#### Your objective:
Quote the rows exactly, covering the stretch from the start of the rows through the row containing "line at (863, 514): present -> none".
## BEGIN Records to use
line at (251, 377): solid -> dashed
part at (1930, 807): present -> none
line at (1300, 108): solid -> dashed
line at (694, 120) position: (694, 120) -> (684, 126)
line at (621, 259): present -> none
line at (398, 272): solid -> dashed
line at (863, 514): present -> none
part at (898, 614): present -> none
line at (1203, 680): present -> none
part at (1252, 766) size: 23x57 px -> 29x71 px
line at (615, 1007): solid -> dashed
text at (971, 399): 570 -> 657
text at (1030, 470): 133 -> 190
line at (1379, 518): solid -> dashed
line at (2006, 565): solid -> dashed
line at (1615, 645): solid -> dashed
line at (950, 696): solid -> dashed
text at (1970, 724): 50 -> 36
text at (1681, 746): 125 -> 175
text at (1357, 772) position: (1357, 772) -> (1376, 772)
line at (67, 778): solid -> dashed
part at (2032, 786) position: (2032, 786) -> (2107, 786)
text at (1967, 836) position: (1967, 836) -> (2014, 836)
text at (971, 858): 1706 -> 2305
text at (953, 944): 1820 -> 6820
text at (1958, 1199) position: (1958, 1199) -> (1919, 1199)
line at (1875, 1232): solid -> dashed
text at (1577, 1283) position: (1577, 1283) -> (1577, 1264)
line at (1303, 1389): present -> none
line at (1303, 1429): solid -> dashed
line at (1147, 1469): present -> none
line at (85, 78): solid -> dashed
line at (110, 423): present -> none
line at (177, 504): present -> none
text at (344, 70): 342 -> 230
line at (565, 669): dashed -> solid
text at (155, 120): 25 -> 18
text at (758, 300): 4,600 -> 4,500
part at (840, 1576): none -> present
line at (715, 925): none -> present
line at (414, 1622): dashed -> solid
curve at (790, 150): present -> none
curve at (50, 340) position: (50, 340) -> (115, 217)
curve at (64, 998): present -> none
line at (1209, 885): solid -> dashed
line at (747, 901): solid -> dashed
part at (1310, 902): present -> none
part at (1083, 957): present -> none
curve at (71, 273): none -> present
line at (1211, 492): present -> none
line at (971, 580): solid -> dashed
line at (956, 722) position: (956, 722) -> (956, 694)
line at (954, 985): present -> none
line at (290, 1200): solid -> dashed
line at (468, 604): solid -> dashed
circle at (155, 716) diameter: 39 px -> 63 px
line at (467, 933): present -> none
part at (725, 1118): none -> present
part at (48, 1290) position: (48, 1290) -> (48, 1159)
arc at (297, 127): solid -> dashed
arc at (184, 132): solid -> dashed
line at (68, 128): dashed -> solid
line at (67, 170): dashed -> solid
## END Records to use
#### Result for this exercise:
line at (251, 377): solid -> dashed
part at (1930, 807): present -> none
line at (1300, 108): solid -> dashed
line at (694, 120) position: (694, 120) -> (684, 126)
line at (621, 259): present -> none
line at (398, 272): solid -> dashed
line at (863, 514): present -> none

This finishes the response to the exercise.